#### SOURCE RECORDS

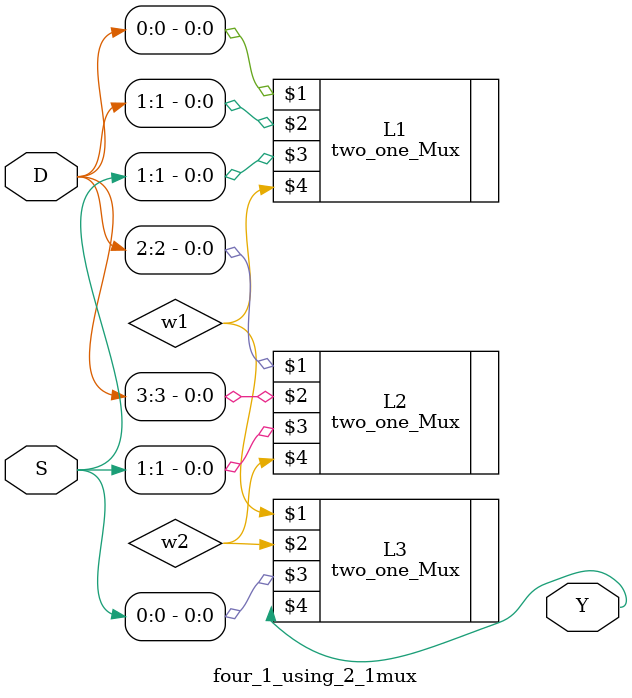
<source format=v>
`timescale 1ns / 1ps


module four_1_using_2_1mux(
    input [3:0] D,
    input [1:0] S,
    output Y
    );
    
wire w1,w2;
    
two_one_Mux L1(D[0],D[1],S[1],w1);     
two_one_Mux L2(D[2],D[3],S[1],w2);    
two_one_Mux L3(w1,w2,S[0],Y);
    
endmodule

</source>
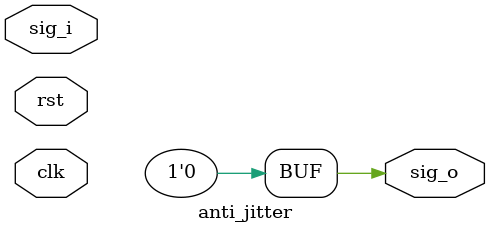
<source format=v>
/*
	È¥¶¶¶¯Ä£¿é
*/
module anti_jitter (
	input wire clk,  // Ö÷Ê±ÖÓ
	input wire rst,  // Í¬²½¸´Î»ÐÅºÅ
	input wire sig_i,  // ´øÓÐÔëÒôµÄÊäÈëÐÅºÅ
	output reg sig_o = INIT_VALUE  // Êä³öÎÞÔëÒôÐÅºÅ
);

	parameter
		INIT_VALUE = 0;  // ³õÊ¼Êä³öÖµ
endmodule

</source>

########
#### SOURCE RECORDS

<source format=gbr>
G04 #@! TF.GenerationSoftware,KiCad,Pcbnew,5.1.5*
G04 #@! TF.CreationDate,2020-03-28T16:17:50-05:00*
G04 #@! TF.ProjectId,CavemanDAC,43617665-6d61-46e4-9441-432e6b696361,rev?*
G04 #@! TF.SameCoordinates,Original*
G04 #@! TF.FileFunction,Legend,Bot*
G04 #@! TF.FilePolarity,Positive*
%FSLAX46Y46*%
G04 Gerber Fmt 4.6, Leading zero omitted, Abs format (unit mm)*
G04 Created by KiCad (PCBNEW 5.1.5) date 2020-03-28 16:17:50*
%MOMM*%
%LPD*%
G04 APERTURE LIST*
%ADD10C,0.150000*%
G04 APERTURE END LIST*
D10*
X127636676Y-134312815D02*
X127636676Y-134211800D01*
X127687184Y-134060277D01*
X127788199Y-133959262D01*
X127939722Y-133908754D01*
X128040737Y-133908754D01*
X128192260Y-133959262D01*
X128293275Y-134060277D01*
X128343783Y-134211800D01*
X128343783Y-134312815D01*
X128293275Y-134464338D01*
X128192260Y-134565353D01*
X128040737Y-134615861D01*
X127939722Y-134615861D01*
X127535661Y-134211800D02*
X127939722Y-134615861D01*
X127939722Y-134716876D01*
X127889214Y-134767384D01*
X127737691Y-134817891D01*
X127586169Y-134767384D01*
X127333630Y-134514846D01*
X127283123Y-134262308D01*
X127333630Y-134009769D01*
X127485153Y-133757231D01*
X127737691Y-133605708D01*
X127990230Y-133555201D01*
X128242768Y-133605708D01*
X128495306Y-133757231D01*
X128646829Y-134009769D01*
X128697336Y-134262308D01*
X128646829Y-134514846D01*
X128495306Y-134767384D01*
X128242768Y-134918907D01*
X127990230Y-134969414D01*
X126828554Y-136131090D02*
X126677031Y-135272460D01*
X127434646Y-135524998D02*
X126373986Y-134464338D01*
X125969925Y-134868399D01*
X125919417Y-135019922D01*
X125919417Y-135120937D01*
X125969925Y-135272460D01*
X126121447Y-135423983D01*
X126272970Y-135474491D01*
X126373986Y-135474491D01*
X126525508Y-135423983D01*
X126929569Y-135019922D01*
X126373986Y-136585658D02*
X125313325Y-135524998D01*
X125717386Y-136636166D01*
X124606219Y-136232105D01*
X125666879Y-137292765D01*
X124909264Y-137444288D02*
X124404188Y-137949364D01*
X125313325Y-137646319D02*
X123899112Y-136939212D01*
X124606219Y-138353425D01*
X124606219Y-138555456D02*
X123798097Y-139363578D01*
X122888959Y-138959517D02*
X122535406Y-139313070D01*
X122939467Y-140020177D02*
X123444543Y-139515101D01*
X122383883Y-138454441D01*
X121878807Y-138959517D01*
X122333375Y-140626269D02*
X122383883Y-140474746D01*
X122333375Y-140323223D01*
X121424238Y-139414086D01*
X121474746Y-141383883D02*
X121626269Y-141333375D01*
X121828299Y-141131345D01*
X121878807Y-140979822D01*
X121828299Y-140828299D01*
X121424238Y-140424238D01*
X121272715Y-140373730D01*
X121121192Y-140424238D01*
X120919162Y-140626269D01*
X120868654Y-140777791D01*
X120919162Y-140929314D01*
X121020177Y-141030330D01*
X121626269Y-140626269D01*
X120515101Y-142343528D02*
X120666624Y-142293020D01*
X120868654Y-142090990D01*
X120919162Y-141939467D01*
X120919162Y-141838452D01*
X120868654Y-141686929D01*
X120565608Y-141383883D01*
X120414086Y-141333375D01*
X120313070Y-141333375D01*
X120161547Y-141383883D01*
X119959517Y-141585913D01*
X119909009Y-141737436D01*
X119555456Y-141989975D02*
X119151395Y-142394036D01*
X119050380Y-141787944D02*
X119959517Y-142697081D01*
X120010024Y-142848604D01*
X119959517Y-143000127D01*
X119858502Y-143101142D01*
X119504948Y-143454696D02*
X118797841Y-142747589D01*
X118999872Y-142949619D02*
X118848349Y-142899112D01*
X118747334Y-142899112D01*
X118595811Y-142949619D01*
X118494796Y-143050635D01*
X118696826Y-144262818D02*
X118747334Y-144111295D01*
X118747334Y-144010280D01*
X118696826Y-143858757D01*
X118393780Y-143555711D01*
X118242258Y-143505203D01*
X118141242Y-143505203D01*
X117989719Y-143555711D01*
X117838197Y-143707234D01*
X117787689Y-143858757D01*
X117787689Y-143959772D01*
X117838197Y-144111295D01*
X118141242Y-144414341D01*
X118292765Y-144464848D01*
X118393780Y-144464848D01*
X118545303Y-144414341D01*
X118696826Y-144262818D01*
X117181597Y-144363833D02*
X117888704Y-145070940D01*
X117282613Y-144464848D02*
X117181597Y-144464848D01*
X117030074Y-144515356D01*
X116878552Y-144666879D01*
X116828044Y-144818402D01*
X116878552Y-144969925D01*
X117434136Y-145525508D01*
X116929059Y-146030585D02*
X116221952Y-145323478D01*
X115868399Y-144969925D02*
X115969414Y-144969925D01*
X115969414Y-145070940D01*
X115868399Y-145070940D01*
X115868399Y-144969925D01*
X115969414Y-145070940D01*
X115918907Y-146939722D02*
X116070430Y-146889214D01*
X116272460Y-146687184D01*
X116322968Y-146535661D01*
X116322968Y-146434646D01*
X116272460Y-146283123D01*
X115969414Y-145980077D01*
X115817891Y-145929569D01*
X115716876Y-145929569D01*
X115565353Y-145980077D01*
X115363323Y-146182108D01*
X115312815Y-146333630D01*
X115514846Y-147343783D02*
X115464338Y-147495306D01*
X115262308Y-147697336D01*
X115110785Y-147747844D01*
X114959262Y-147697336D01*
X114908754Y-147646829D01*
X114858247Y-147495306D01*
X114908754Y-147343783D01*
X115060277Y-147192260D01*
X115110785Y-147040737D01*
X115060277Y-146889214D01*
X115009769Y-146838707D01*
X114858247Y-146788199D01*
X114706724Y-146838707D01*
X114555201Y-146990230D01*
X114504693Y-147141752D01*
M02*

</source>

########
#### SOURCE RECORDS

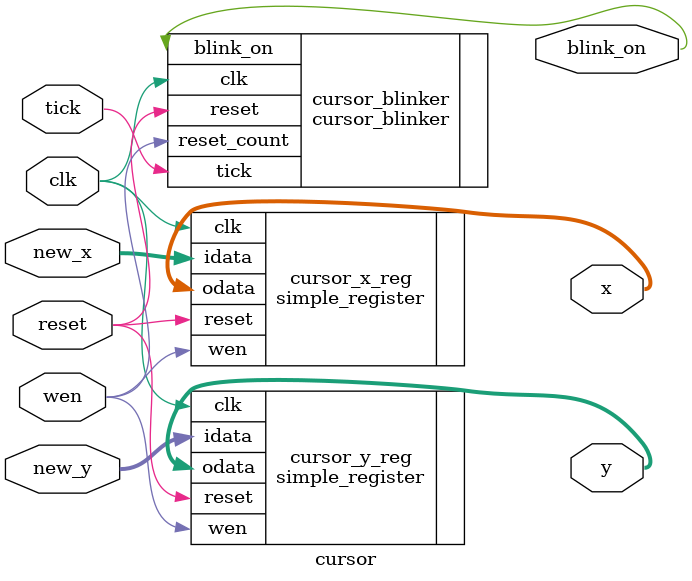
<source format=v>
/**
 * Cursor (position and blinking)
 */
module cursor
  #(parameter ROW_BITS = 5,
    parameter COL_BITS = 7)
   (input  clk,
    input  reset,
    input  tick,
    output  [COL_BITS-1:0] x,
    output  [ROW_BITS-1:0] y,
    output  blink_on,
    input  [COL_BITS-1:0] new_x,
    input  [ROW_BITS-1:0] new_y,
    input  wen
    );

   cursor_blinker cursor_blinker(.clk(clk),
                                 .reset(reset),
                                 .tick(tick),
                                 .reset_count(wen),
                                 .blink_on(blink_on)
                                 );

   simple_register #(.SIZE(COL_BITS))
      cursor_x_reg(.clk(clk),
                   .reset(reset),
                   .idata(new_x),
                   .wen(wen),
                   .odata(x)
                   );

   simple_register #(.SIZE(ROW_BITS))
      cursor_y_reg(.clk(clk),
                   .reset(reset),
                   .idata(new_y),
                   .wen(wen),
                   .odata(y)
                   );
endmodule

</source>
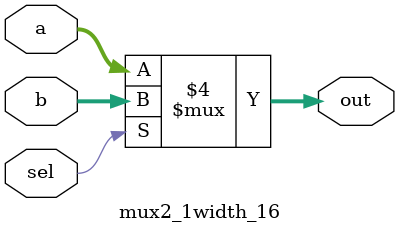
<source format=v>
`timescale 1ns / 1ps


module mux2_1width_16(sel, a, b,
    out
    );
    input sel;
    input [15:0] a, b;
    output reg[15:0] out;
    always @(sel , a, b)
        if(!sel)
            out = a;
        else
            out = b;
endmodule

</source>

########

**WRITTEN TASK**
Copy out, exactly and alone, the lines of the entries above between the ones holding "<source format=gbr>" and "X126677031Y-135272460D01*", inclusive.

**RESPONSE AREA**
<source format=gbr>
G04 #@! TF.GenerationSoftware,KiCad,Pcbnew,5.1.5*
G04 #@! TF.CreationDate,2020-03-28T16:17:50-05:00*
G04 #@! TF.ProjectId,CavemanDAC,43617665-6d61-46e4-9441-432e6b696361,rev?*
G04 #@! TF.SameCoordinates,Original*
G04 #@! TF.FileFunction,Legend,Bot*
G04 #@! TF.FilePolarity,Positive*
%FSLAX46Y46*%
G04 Gerber Fmt 4.6, Leading zero omitted, Abs format (unit mm)*
G04 Created by KiCad (PCBNEW 5.1.5) date 2020-03-28 16:17:50*
%MOMM*%
%LPD*%
G04 APERTURE LIST*
%ADD10C,0.150000*%
G04 APERTURE END LIST*
D10*
X127636676Y-134312815D02*
X127636676Y-134211800D01*
X127687184Y-134060277D01*
X127788199Y-133959262D01*
X127939722Y-133908754D01*
X128040737Y-133908754D01*
X128192260Y-133959262D01*
X128293275Y-134060277D01*
X128343783Y-134211800D01*
X128343783Y-134312815D01*
X128293275Y-134464338D01*
X128192260Y-134565353D01*
X128040737Y-134615861D01*
X127939722Y-134615861D01*
X127535661Y-134211800D02*
X127939722Y-134615861D01*
X127939722Y-134716876D01*
X127889214Y-134767384D01*
X127737691Y-134817891D01*
X127586169Y-134767384D01*
X127333630Y-134514846D01*
X127283123Y-134262308D01*
X127333630Y-134009769D01*
X127485153Y-133757231D01*
X127737691Y-133605708D01*
X127990230Y-133555201D01*
X128242768Y-133605708D01*
X128495306Y-133757231D01*
X128646829Y-134009769D01*
X128697336Y-134262308D01*
X128646829Y-134514846D01*
X128495306Y-134767384D01*
X128242768Y-134918907D01*
X127990230Y-134969414D01*
X126828554Y-136131090D02*
X126677031Y-135272460D01*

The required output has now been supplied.